Семенов дышал редко и тяжело. Он был вовсе не похож на того Семенова, которого все знали. Он был и вообще мало похож на живых людей. Хотя у него были те же черты лица, что и при жизни, и те же члены тела, что и у всех людей, но казалось, что и черты лица его, и тело какие-то особенные, страшные и неподвижные. То, что оживляло и двигало так просто и понятно телами других людей, казалось, не существовало для него. Где-то, в глубине его странно неподвижного тела совершалось что-то торопливое и страшное, точно поспешая с какой-то необходимой и уже неотвратимой работой, и вся жизнь его ушла туда, как будто смотрела на эту работу и слушала с напряженным, необъяснимым вниманием.
Лампа, горевшая посреди потолка, ясно и отчетливо освещала неподвижные, не глядящие, не слышащие черты его лица.
Все стояли и, не спуская глаз, смотрели, молча, задерживая дыхание, точно боясь нарушить что-то великое, и в тишине страшно отчетливо было слышно уродливое, свистящее и трудное дыхание Семенова.
Отворилась дверь, и застучали дробные старческие шаги.
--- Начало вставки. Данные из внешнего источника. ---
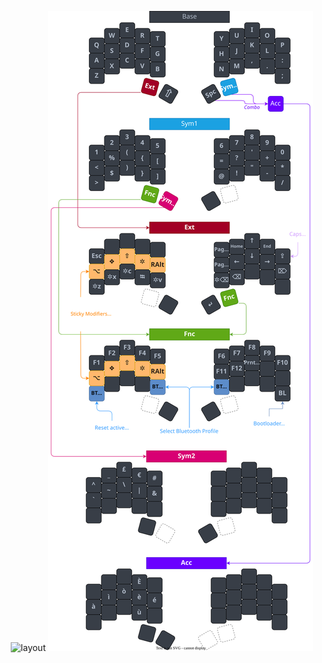 <div align="center">

  ![layout](./controllers_brief.svg)
  <img src="./custom.drawio.svg">
</div>
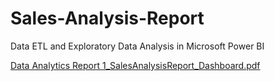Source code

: # Sales-Analysis-Report
Data ETL and Exploratory Data Analysis in Microsoft Power BI


[Data Analytics Report 1_SalesAnalysisReport_Dashboard.pdf](https://github.com/user-attachments/files/18190996/Data.Analytics.Report.1_SalesAnalysisReport_Dashboard.pdf)
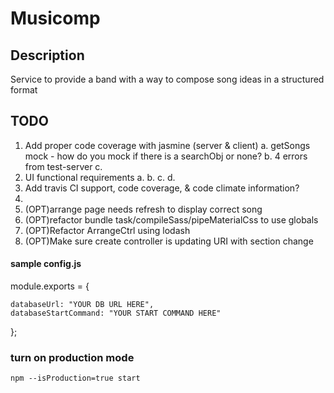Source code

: # Musicomp
 
## Description
Service to provide a band with a way to compose song ideas in a structured format

## TODO
1. Add proper code coverage with jasmine (server & client)
	a. getSongs mock - how do you mock if there is a searchObj or none?
	b. 4 errors from test-server
	c. 
2. UI functional requirements
	a. 
	b. 
	c. 
	d. 
3. Add travis CI support, code coverage, & code climate information?
4. 
5. (OPT)arrange page needs refresh to display correct song
6. (OPT)refactor bundle task/compileSass/pipeMaterialCss to use globals
7. (OPT)Refactor ArrangeCtrl using lodash
8. (OPT)Make sure create controller is updating URI with section change

#### sample config.js
module.exports = {

    databaseUrl: "YOUR DB URL HERE",
    databaseStartCommand: "YOUR START COMMAND HERE"

};

### turn on production mode
`npm --isProduction=true start`

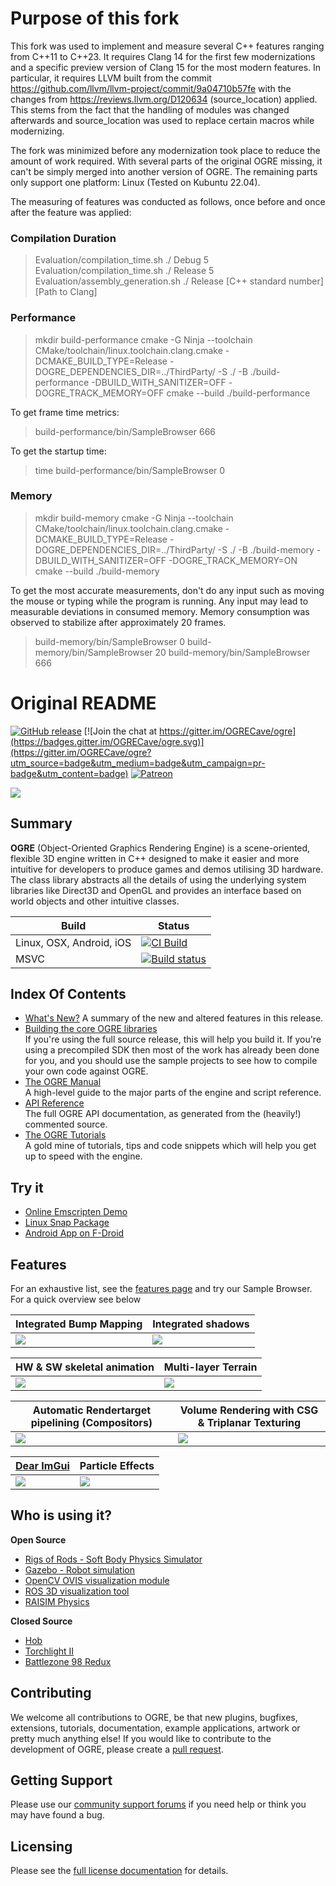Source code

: # Purpose of this fork
This fork was used to implement and measure several C++ features ranging from C++11 to C++23. It requires Clang 14 for the first few modernizations and a specific preview version of Clang 15 for the most modern features. In particular, it requires LLVM built from the commit https://github.com/llvm/llvm-project/commit/9a04710b57fe with the changes from https://reviews.llvm.org/D120634 (source_location) applied. This stems from the fact that the handling of modules was changed afterwards and source_location was used to replace certain macros while modernizing.

The fork was minimized before any modernization took place to reduce the amount of work required. With several parts of the original OGRE missing, it can't be simply merged into another version of OGRE. The remaining parts only support one platform: Linux (Tested on Kubuntu 22.04).

The measuring of features was conducted as follows, once before and once after the feature was applied:
### Compilation Duration
> Evaluation/compilation_time.sh ./ Debug 5
> Evaluation/compilation_time.sh ./ Release 5
> Evaluation/assembly_generation.sh ./ Release [C++ standard number] [Path to Clang]

### Performance
> mkdir build-performance
> cmake -G Ninja --toolchain CMake/toolchain/linux.toolchain.clang.cmake -DCMAKE_BUILD_TYPE=Release -DOGRE_DEPENDENCIES_DIR=../ThirdParty/ -S ./  -B ./build-performance -DBUILD_WITH_SANITIZER=OFF -DOGRE_TRACK_MEMORY=OFF
> cmake --build ./build-performance

To get frame time metrics:
> build-performance/bin/SampleBrowser 666

To get the startup time:
> time build-performance/bin/SampleBrowser 0

### Memory
> mkdir build-memory
> cmake -G Ninja --toolchain CMake/toolchain/linux.toolchain.clang.cmake -DCMAKE_BUILD_TYPE=Release -DOGRE_DEPENDENCIES_DIR=../ThirdParty/ -S ./  -B ./build-memory -DBUILD_WITH_SANITIZER=OFF -DOGRE_TRACK_MEMORY=ON
> cmake --build ./build-memory

To get the most accurate measurements, don't do any input such as moving the mouse or typing while the program is running. Any input may lead to measurable deviations in consumed memory. Memory consumption was observed to stabilize after approximately 20 frames.
> build-memory/bin/SampleBrowser 0
> build-memory/bin/SampleBrowser 20
> build-memory/bin/SampleBrowser 666

# Original README

[![GitHub release](https://img.shields.io/github/release/ogrecave/ogre.svg)](https://github.com/OGRECave/ogre/releases/latest)
[![Join the chat at https://gitter.im/OGRECave/ogre](https://badges.gitter.im/OGRECave/ogre.svg)](https://gitter.im/OGRECave/ogre?utm_source=badge&utm_medium=badge&utm_campaign=pr-badge&utm_content=badge)
[![Patreon](https://img.shields.io/badge/patreon-donate-blue.svg)](https://www.patreon.com/ogre1)

![](Other/ogre_header.png)

## Summary
**OGRE** (Object-Oriented Graphics Rendering Engine) is a
scene-oriented, flexible 3D engine written in C++ designed to make it
easier and more intuitive for developers to produce games and demos
utilising 3D hardware. The class library abstracts all the details of
using the underlying system libraries like Direct3D and OpenGL and
provides an interface based on world objects and other intuitive
classes.

| Build | Status |
|-------|-----------------|
| Linux, OSX, Android, iOS | [![CI Build](https://github.com/OGRECave/ogre/workflows/CI%20Build/badge.svg?branch=master)](https://github.com/OGRECave/ogre/actions?query=branch%3Amaster) |
| MSVC | [![Build status](https://ci.appveyor.com/api/projects/status/kcki7y0n1ahrggdw/branch/master?svg=true)](https://ci.appveyor.com/project/paroj/ogre-bsrh7/branch/master) |

## Index Of Contents
* [What's New?](Docs/13-Notes.md)
A summary of the new and altered features in this release.
* [Building the core OGRE libraries](https://ogrecave.github.io/ogre/api/latest/building-ogre.html)  
If you're using the full source release, this will help you build it. If you're using a precompiled SDK then most of the work has already been done for you, and you should use the sample projects to see how to compile your own code against OGRE.
* [The OGRE Manual](https://ogrecave.github.io/ogre/api/latest/manual.html)  
A high-level guide to the major parts of the engine and script reference.
* [API Reference](https://ogrecave.github.io/ogre/api/latest/)  
The full OGRE API documentation, as generated from the (heavily!) commented source.
* [The OGRE Tutorials](https://ogrecave.github.io/ogre/api/latest/tutorials.html)  
A gold mine of tutorials, tips and code snippets which will help you get up to speed with the engine.

## Try it
* [Online Emscripten Demo](https://ogrecave.github.io/ogre/emscripten/)
* [Linux Snap Package](https://snapcraft.io/ogre)
* [Android App on F-Droid](https://f-droid.org/packages/org.ogre.browser/)

## Features

For an exhaustive list, see the [features page](http://www.ogre3d.org/about/features) and try our Sample Browser. For a quick overview see below

| Integrated Bump Mapping | Integrated shadows |
|----|----|
| ![](Other/screenshots/bumpmap.jpg) | ![](Other/screenshots/shadows.jpg) |


| HW & SW skeletal animation | Multi-layer Terrain |
|----|----|
| ![](Other/screenshots/skeletal.jpg) | ![](Other/screenshots/terrain.jpg) |

| Automatic Rendertarget pipelining (Compositors) | Volume Rendering with CSG & Triplanar Texturing |
|----|----|
| ![](Other/screenshots/compositor.jpg) | ![](Other/screenshots/volume.jpg) |

| [Dear ImGui](https://github.com/ocornut/imgui) | Particle Effects |
|----|----|
| ![](Other/screenshots/imgui.jpg) | ![](Other/screenshots/particle.jpg) |

## Who is using it?

**Open Source**
- [Rigs of Rods - Soft Body Physics Simulator](https://rigsofrods.org/)
- [Gazebo - Robot simulation](http://gazebosim.org/)
- [OpenCV OVIS visualization module](https://docs.opencv.org/master/d2/d17/group__ovis.html)
- [ROS 3D visualization tool](http://wiki.ros.org/rviz)
- [RAISIM Physics](https://github.com/raisimTech/raisimOgre#news)

**Closed Source**
- [Hob](http://store.steampowered.com/app/404680/Hob/)
- [Torchlight II](http://store.steampowered.com/app/200710/Torchlight_II/)
- [Battlezone 98 Redux](http://store.steampowered.com/app/301650/Battlezone_98_Redux/)

## Contributing
We welcome all contributions to OGRE, be that new
plugins, bugfixes, extensions, tutorials, documentation, example
applications, artwork or pretty much anything else! If you would like
to contribute to the development of OGRE, please create a [pull request](https://github.com/OGRECave/ogre/pulls).

## Getting Support
Please use our [community support forums](http://forums.ogre3d.org/) if you need help or
think you may have found a bug.

## Licensing
Please see the [full license documentation](Docs/License.md) for details.
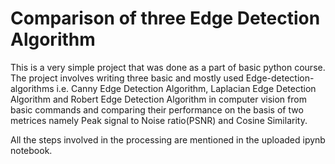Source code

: # Comparison of three Edge Detection Algorithm

This is a very simple project that was done as a part of basic python course. The project involves writing three basic and mostly used Edge-detection-algorithms
i.e. Canny Edge Detection Algorithm, Laplacian Edge Detection Algorithm and Robert Edge Detection Algorithm in computer vision
from basic commands and comparing their performance on the basis of two metrices namely Peak signal to Noise ratio(PSNR) and Cosine Similarity.

All the steps involved in the processing are mentioned in the uploaded ipynb notebook. 
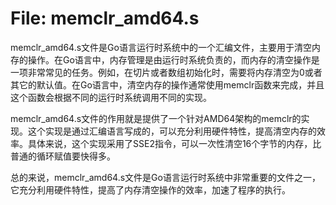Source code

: # File: memclr_amd64.s

memclr_amd64.s文件是Go语言运行时系统中的一个汇编文件，主要用于清空内存的操作。在Go语言中，内存管理是由运行时系统负责的，而内存的清空操作是一项非常常见的任务。例如，在切片或者数组初始化时，需要将内存清空为0或者其它的默认值。在Go语言中，清空内存的操作通常使用memclr函数来完成，并且这个函数会根据不同的运行时系统调用不同的实现。

memclr_amd64.s文件的作用就是提供了一个针对AMD64架构的memclr的实现。这个实现是通过汇编语言写成的，可以充分利用硬件特性，提高清空内存的效率。具体来说，这个实现采用了SSE2指令，可以一次性清空16个字节的内存，比普通的循环赋值要快得多。

总的来说，memclr_amd64.s文件是Go语言运行时系统中非常重要的文件之一，它充分利用硬件特性，提高了内存清空操作的效率，加速了程序的执行。

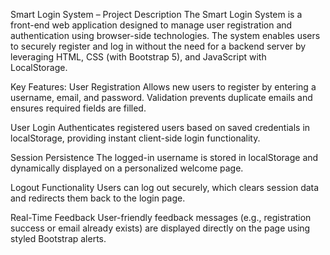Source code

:  Smart Login System – Project Description
The Smart Login System is a front-end web application designed to manage user registration and authentication using browser-side technologies. The system enables users to securely register and log in without the need for a backend server by leveraging HTML, CSS (with Bootstrap 5), and JavaScript with LocalStorage.

 Key Features:
User Registration
Allows new users to register by entering a username, email, and password. Validation prevents duplicate emails and ensures required fields are filled.

User Login
Authenticates registered users based on saved credentials in localStorage, providing instant client-side login functionality.

Session Persistence
The logged-in username is stored in localStorage and dynamically displayed on a personalized welcome page.

Logout Functionality
Users can log out securely, which clears session data and redirects them back to the login page.

Real-Time Feedback
User-friendly feedback messages (e.g., registration success or email already exists) are displayed directly on the page using styled Bootstrap alerts.
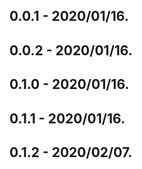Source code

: ## 0.0.1 - 2020/01/16.
## 0.0.2 - 2020/01/16.
## 0.1.0 - 2020/01/16.
## 0.1.1 - 2020/01/16.
## 0.1.2 - 2020/02/07.
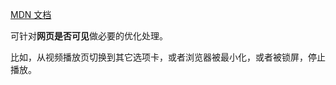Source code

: 
[MDN 文档](https://developer.mozilla.org/zh-CN/docs/Web/API/Page_Visibility_API)

可针对**网页是否可见**做必要的优化处理。

比如，从视频播放页切换到其它选项卡，或者浏览器被最小化，或者被锁屏，停止播放。

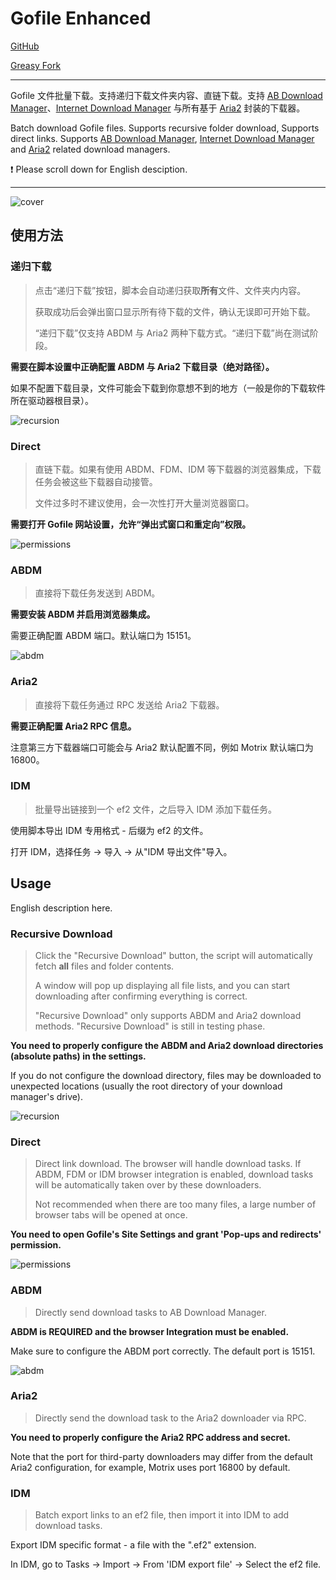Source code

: # Gofile Enhanced

[GitHub](https://github.com/ewigl/gofile-enhanced)

[Greasy Fork](https://greasyfork.org/scripts/515250)

---

Gofile 文件批量下载。支持递归下载文件夹内容、直链下载。支持 [AB Download Manager](https://github.com/amir1376/ab-download-manager)、[Internet Download Manager](https://www.internetdownloadmanager.com/) 与所有基于 [Aria2](https://github.com/aria2/aria2) 封装的下载器。

Batch download Gofile files. Supports recursive folder download, Supports direct links. Supports [AB Download Manager](https://github.com/amir1376/ab-download-manager), [Internet Download Manager](https://www.internetdownloadmanager.com/) and [Aria2](https://github.com/aria2/aria2) related download managers.

❗ Please scroll down for English desciption.

---

![cover](https://github.com/user-attachments/assets/4b3059dc-5f87-490d-91c0-10a0ee9c26cf)

## 使用方法

### 递归下载

> 点击“递归下载”按钮，脚本会自动递归获取**所有**文件、文件夹内内容。
>
> 获取成功后会弹出窗口显示所有待下载的文件，确认无误即可开始下载。
>
> “递归下载”仅支持 ABDM 与 Aria2 两种下载方式。“递归下载”尚在测试阶段。

**需要在脚本设置中正确配置 ABDM 与 Aria2 下载目录（绝对路径）。**

如果不配置下载目录，文件可能会下载到你意想不到的地方（一般是你的下载软件所在驱动器根目录）。

![recursion](https://github.com/user-attachments/assets/3d1aaa20-d889-4070-8018-33e7129ba9a9)

### Direct

> 直链下载。如果有使用 ABDM、FDM、IDM 等下载器的浏览器集成，下载任务会被这些下载器自动接管。
>
> 文件过多时不建议使用，会一次性打开大量浏览器窗口。

**需要打开 Gofile 网站设置，允许“弹出式窗口和重定向”权限。**

![permissions](https://github.com/user-attachments/assets/4676339f-f33f-46e1-92a0-08bb2d65a9c1)

### ABDM

> 直接将下载任务发送到 ABDM。

**需要安装 ABDM 并启用浏览器集成。**

需要正确配置 ABDM 端口。默认端口为 15151。

![abdm](https://github.com/user-attachments/assets/bc181f0e-b287-4cc3-b81f-a52150d28985)

### Aria2

> 直接将下载任务通过 RPC 发送给 Aria2 下载器。

**需要正确配置 Aria2 RPC 信息。**

注意第三方下载器端口可能会与 Aria2 默认配置不同，例如 Motrix 默认端口为 16800。

### IDM

> 批量导出链接到一个 ef2 文件，之后导入 IDM 添加下载任务。

使用脚本导出 IDM 专用格式 - 后缀为 ef2 的文件。

打开 IDM，选择任务 -> 导入 -> 从"IDM 导出文件"导入。

## Usage

English description here.

### Recursive Download

> Click the "Recursive Download" button, the script will automatically fetch **all** files and folder contents.
>
> A window will pop up displaying all file lists, and you can start downloading after confirming everything is correct.
>
> "Recursive Download" only supports ABDM and Aria2 download methods. "Recursive Download" is still in testing phase.

**You need to properly configure the ABDM and Aria2 download directories (absolute paths) in the settings.**

If you do not configure the download directory, files may be downloaded to unexpected locations (usually the root directory of your download manager's drive).

![recursion](https://github.com/user-attachments/assets/3d1aaa20-d889-4070-8018-33e7129ba9a9)

### Direct

> Direct link download. The browser will handle download tasks.
> If ABDM, FDM or IDM browser integration is enabled, download tasks will be automatically taken over by these downloaders.
>
> Not recommended when there are too many files, a large number of browser tabs will be opened at once.

**You need to open Gofile's Site Settings and grant 'Pop-ups and redirects' permission.**

![permissions](https://github.com/user-attachments/assets/4676339f-f33f-46e1-92a0-08bb2d65a9c1)

### ABDM

> Directly send download tasks to AB Download Manager.

**ABDM is REQUIRED and the browser Integration must be enabled.**

Make sure to configure the ABDM port correctly. The default port is 15151.

![abdm](https://github.com/user-attachments/assets/bc181f0e-b287-4cc3-b81f-a52150d28985)

### Aria2

> Directly send the download task to the Aria2 downloader via RPC.

**You need to properly configure the Aria2 RPC address and secret.**

Note that the port for third-party downloaders may differ from the default Aria2 configuration,
for example, Motrix uses port 16800 by default.

### IDM

> Batch export links to an ef2 file, then import it into IDM to add download tasks.

Export IDM specific format - a file with the ".ef2" extension.

In IDM, go to Tasks -> Import -> From 'IDM export file' -> Select the ef2 file.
Пришел маленький и толстенький священник с псаломщиком, худым и черным человеком. И с ними пришел Санин. Священник, покашливая, поздоровался с докторами и вежливо поклонился всем. Ему как-то чересчур поспешно и преувеличенно учтиво ответили все разом и опять замерли. Санин, не здороваясь, сел на окно и с любопытством стал смотреть на Семенова и на присутствующих, стараясь понять, что он и они чувствуют и думают.
Семенов дышал все так же и не шевелился.
– Без сознания? – мягко спросил священник, ни к кому не обращаясь.
– Да… – поспешно ответил Новиков.
Санин издал какой-то неопределенный звук. Священник вопросительно на него поглядел, но, не услышав ничего, отвернулся, поправил волосы, надел епитрахиль и начал тоненьким и сладким тенорком с большим выражением читать, что полагалось при смерти человека христианской религии.
У псаломщика оказался хриплый и неприятный бас, и эти два неподходящие друг к другу голоса сплетались и расходились и печально и странно в своем диссонансе зазвучали под высоким потолком.